Kubilay ve Congarlar 1368’de Çin’den çıkarılmış ve Moğolistan’da Oyrat/Kalmuk ve Çungar adıyla anılan hanlık kurdu. 1416’de kurulan OyratHanlığı’nın yerini 1632’de Çungar Hanlığı aldı. Çungar Hanlığı 1758’e dek hâkimiyetini sürdürdü. Kazaklarla mücadeleye girişmiş, bir kısmı Kırım Hanlığı’nın hâkimiyet sahasına yerleşmiştir. Kırım’da kurulan DibÇungar, Orta Çungar ve Çungar kazaları vardır. Kırım’a gelişleri Moğol istilası dönemidir.
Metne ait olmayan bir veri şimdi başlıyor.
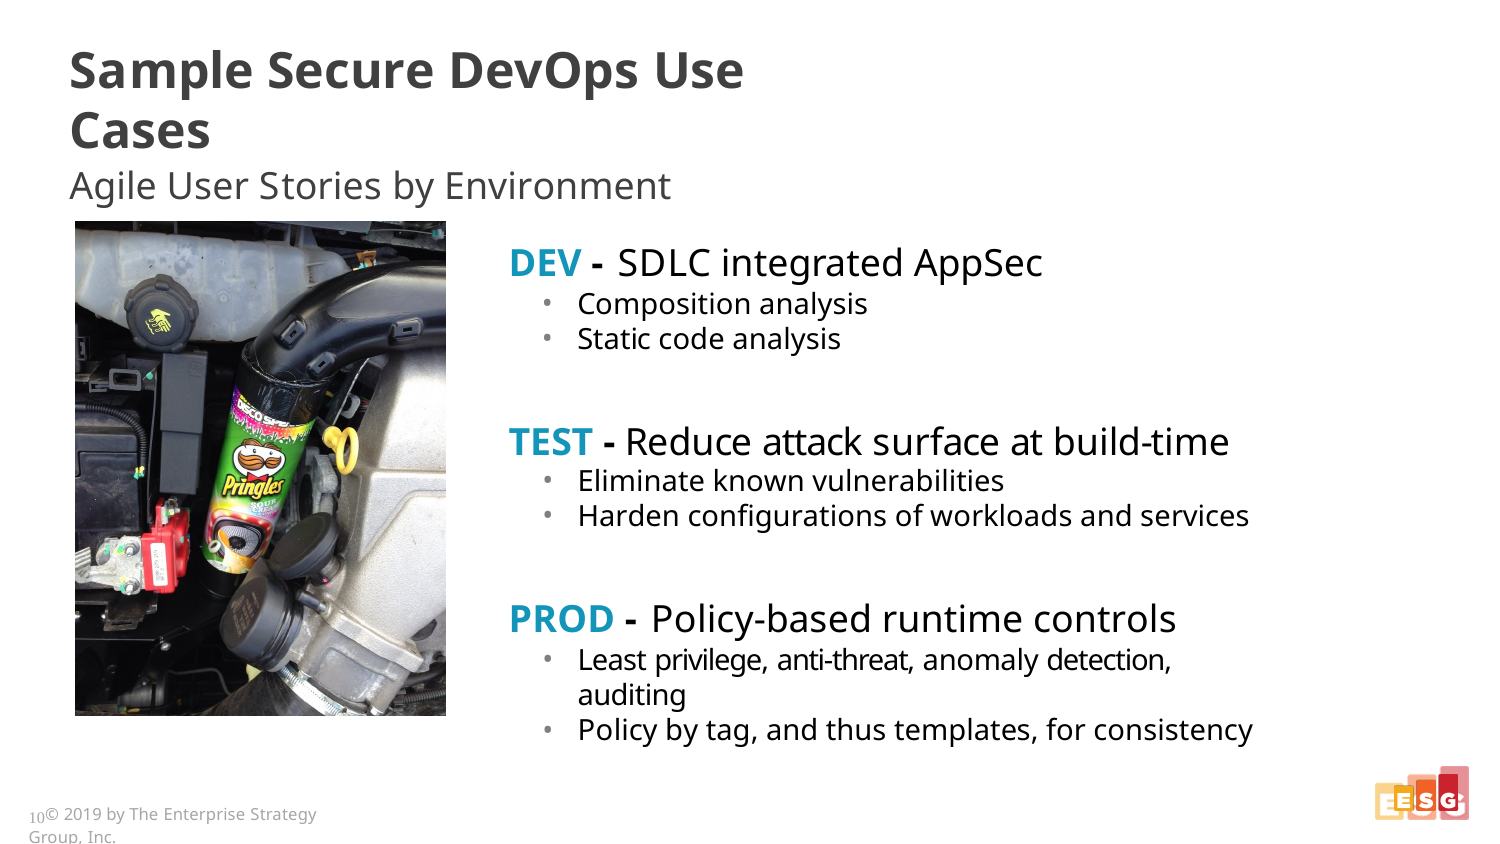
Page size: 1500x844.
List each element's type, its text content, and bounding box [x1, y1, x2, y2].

text_box DEV - SDLC integrated AppSec Composition analysis Static code analysis TEST - Reduce attack surface at build-time Eliminate known vulnerabilities Harden configurations of workloads and services PROD - Policy-based runtime controls Least privilege, anti-threat, anomaly detection, auditing Policy by tag, and thus templates, for consistency [506, 237, 1262, 747]
title Sample Secure DevOps Use Cases Agile User Stories by Environment [67, 31, 806, 208]
slide_number 10© 2019 by The Enterprise Strategy Group, Inc. [22, 791, 374, 844]
picture [75, 221, 446, 716]
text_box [1363, 747, 1488, 826]
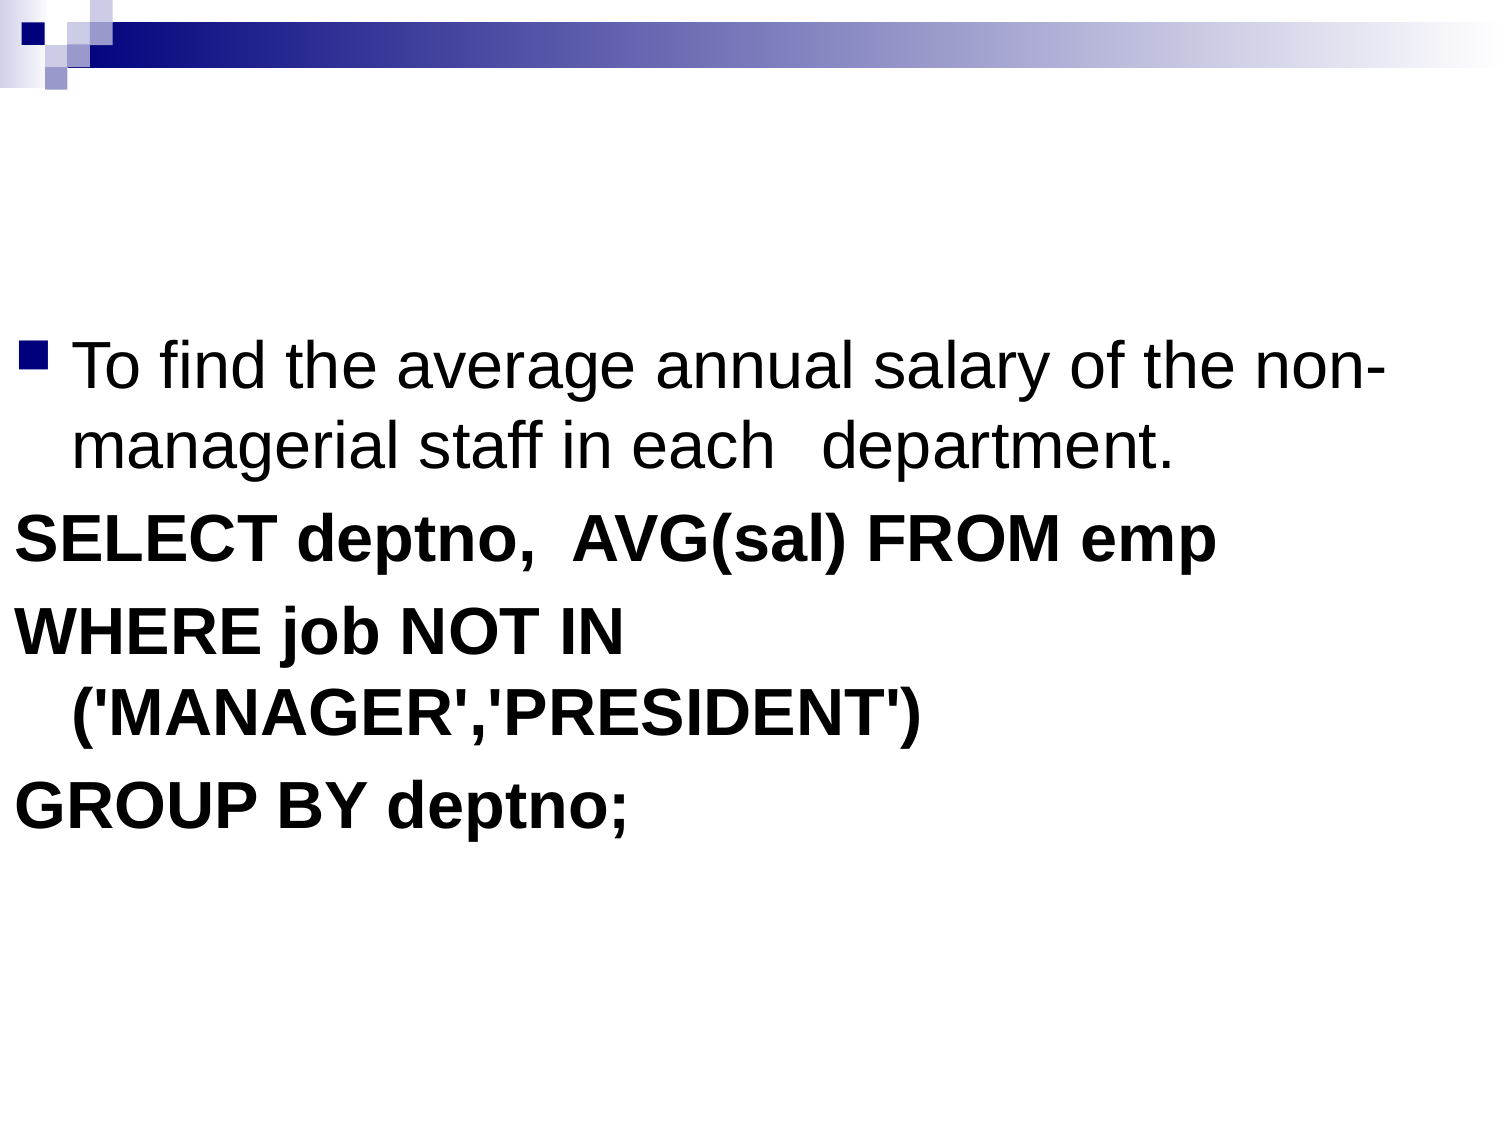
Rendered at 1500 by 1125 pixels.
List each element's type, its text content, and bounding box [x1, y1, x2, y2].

list To find the average annual salary of the non-managerial staff in each department. SELECT deptno, AVG(sal) FROM emp WHERE job NOT IN ('MANAGER','PRESIDENT') GROUP BY deptno; [0, 314, 1500, 953]
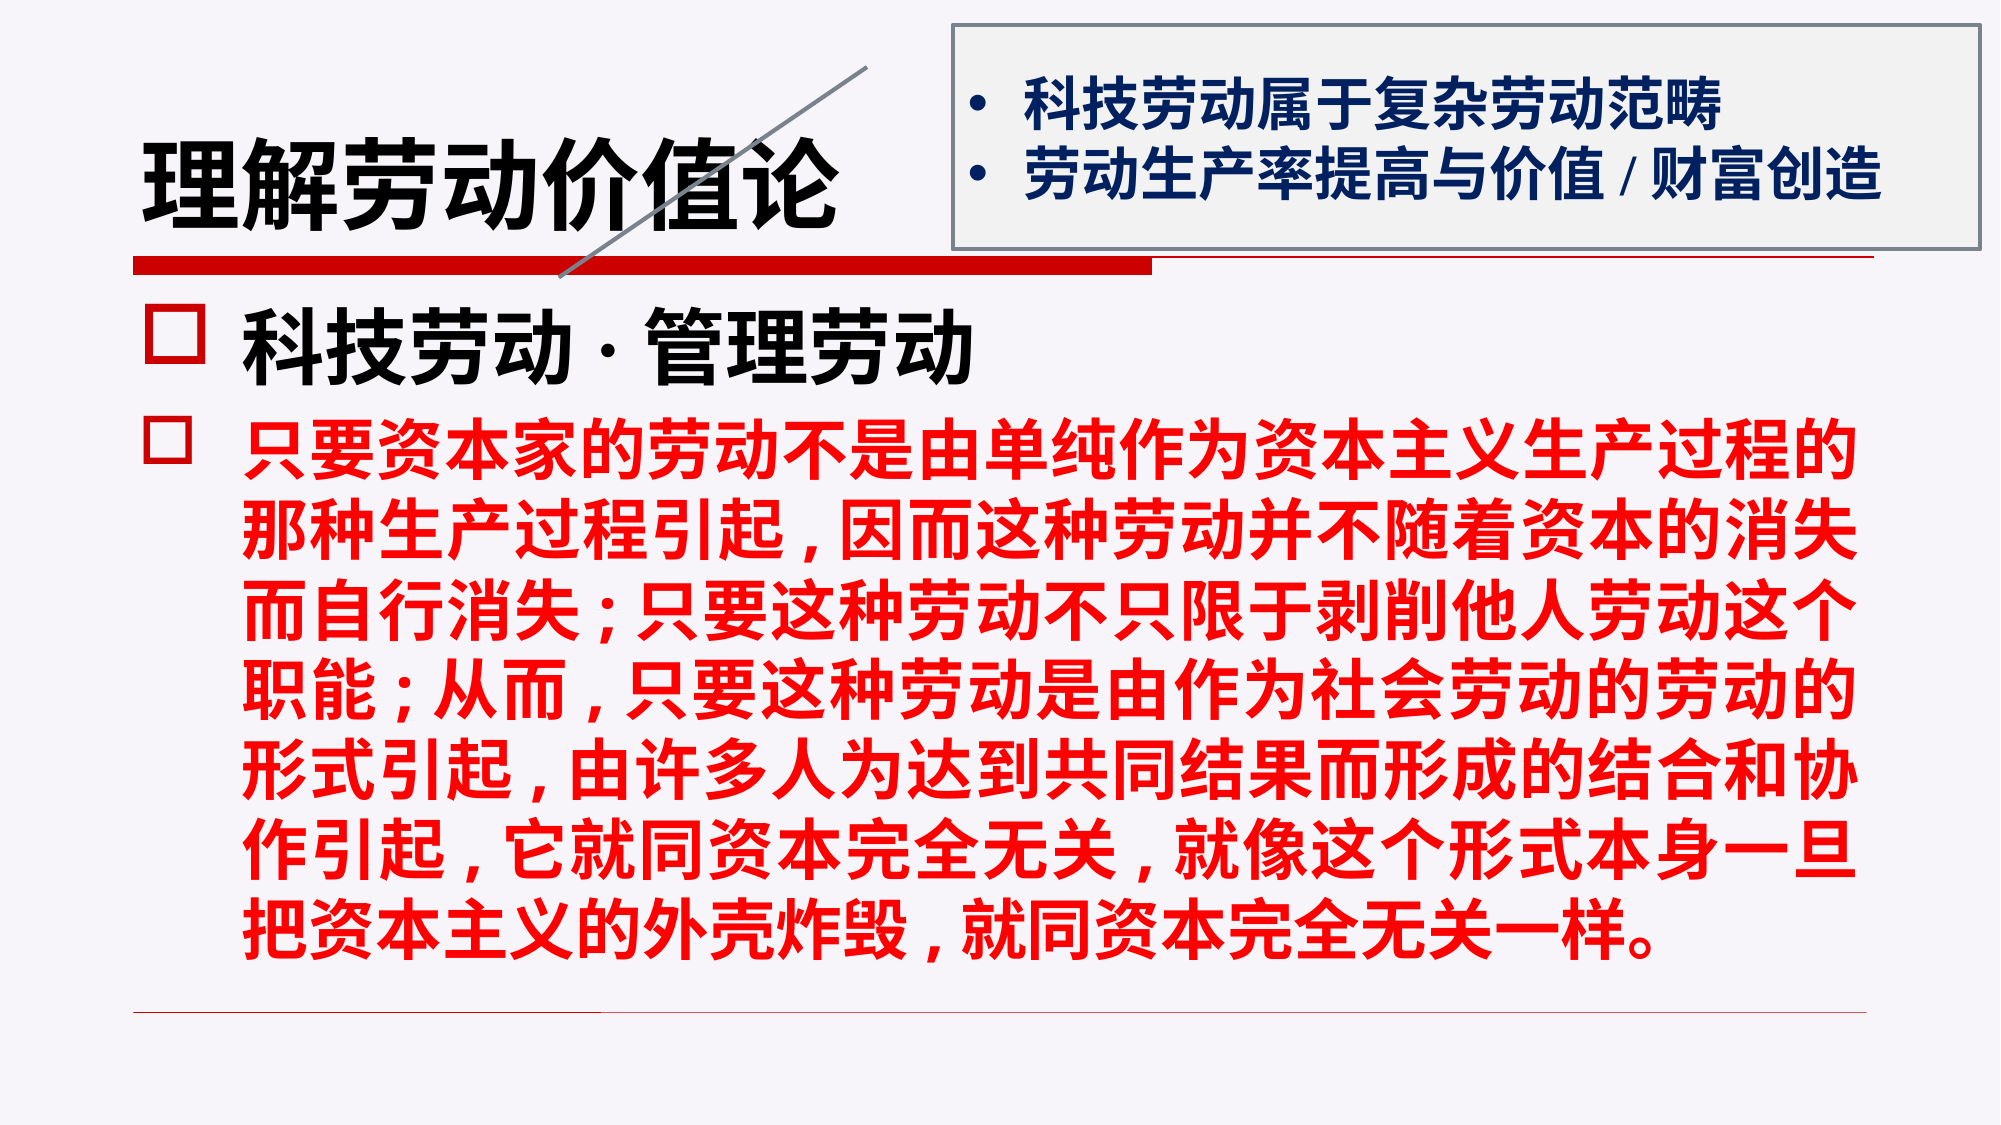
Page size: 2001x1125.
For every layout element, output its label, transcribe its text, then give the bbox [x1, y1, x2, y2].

text_box 科技劳动属于复杂劳动范畴 劳动生产率提高与价值/财富创造 [951, 23, 1982, 251]
title 理解劳动价值论 [125, 50, 951, 250]
text_box 科技劳动属于复杂劳动范畴 劳动生产率提高与价值/财富创造 [557, 65, 869, 280]
list 科技劳动·管理劳动 只要资本家的劳动不是由单纯作为资本主义生产过程的那种生产过程引起,因而这种劳动并不随着资本的消失而自行消失;只要这种劳动不只限于剥削他人劳动这个职能;从而,只要这种劳动是由作为社会劳动的劳动的形式引起,由许多人为达到共同结果而形成的结合和协作引起,它就同资本完全无关,就像这个形式本身一旦把资本主义的外壳炸毁,就同资本完全无关一样。 [123, 287, 1874, 988]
Cengiz Han’ın torunu Hülagü ile Orta Türkistan/İran’da İlhanlı Devleti’ni kurmuş ve Anadolu Selçuklularını Kösedağ Savaşı’nda yenerek Anadolu’ya geldiler. Sivas, Amasya, Tokat, Çorum, Yozgat, Kayseri ve Kırşehir gibi Orta Anadolu bozkırlarına yerleşerek, Türkmen aşiretleri ile esas unsur olarak yaylak ve kışlak hayatı yaşamışlardır. Çongarlar özellikle Ulu Yörük, Bozok, Dulkadirli, Yeni-il ve Halep Türkmenleri ile Anadolu Yörükleri gibi konar-göçer teşekkül arasında yer bulmuşlardır. İslamiyet’i seçerek Tatar ve Kara Tatar Türkmenleri adını alan Moğollar, Moğol hâkimiyeti zayıfladıktan sonra Alaattin Eratna, Kadı Burhaneddin ve Osmanlı hâkimiyetine girdi. Kadı Burhaneddin döneminde Çungarların Selamet, Ulu ve Gözler adı ile beyleri, Seyyidi Hüsam isyanında, Kadı Burhaneddin’in yanında yer aldı. Osmanlı ordusundaki Tatarlar, Ankara Savaşı’nda Timur’un saflarına geçtiler.

Timur, Tatarları Çin seferini emniyet altına almak, Sırderya ile Isık Göl arasındaki bölgeyi ziraata açmak için zorlayarak götürdü. Timur, Tatarları götürebilmek için Emir Cihanşah’ı Tokat ve Amasya, Emir Süleyman’ı Kayseri ve Sivas taraflarına gönderirken Şahruh Mirza ve Sultan Hüseyin ile kaçış yolarını kapattı. Ahi Teberrük ve Mürüvvet isimli beyler ile görüşerek, eski yurtlarına götüreceğine ve kimsenin zarar görmeyeceğine dair söz vermiş, yağmacı askerlerin saldırılarından emin olmalarını sağlamıştır.

Timur devri tarihçileri gidenlerin 30.000 ile 100.000 çadır olduklarını belirtir. Timur’un onları götürebilmek için geniş önlemler aldığına bakılırsa nüfusları hayli kalabalıktı. İbn Arabşah, onları on sekiz bin âlem olarak tanımlar. Timur onların tamamını götürmeyi başaramamış, bazıları bir yolunu bularak Anadolu’da kalmıştır. Moğol aşiretleri bölgede varlıklarını sürdürmüş ve yakın tarihli Bozok sancağı defterlerinde Çongar adı ile Timur’un ve Çelebi Mehmed’in onları sürmesine rağmen, kimliklerini muhafaza etmişlerdir. Moğol bakiyeleri Türk oymaklarının arasında kaldıkları için, zamanla Türkleşmiştir.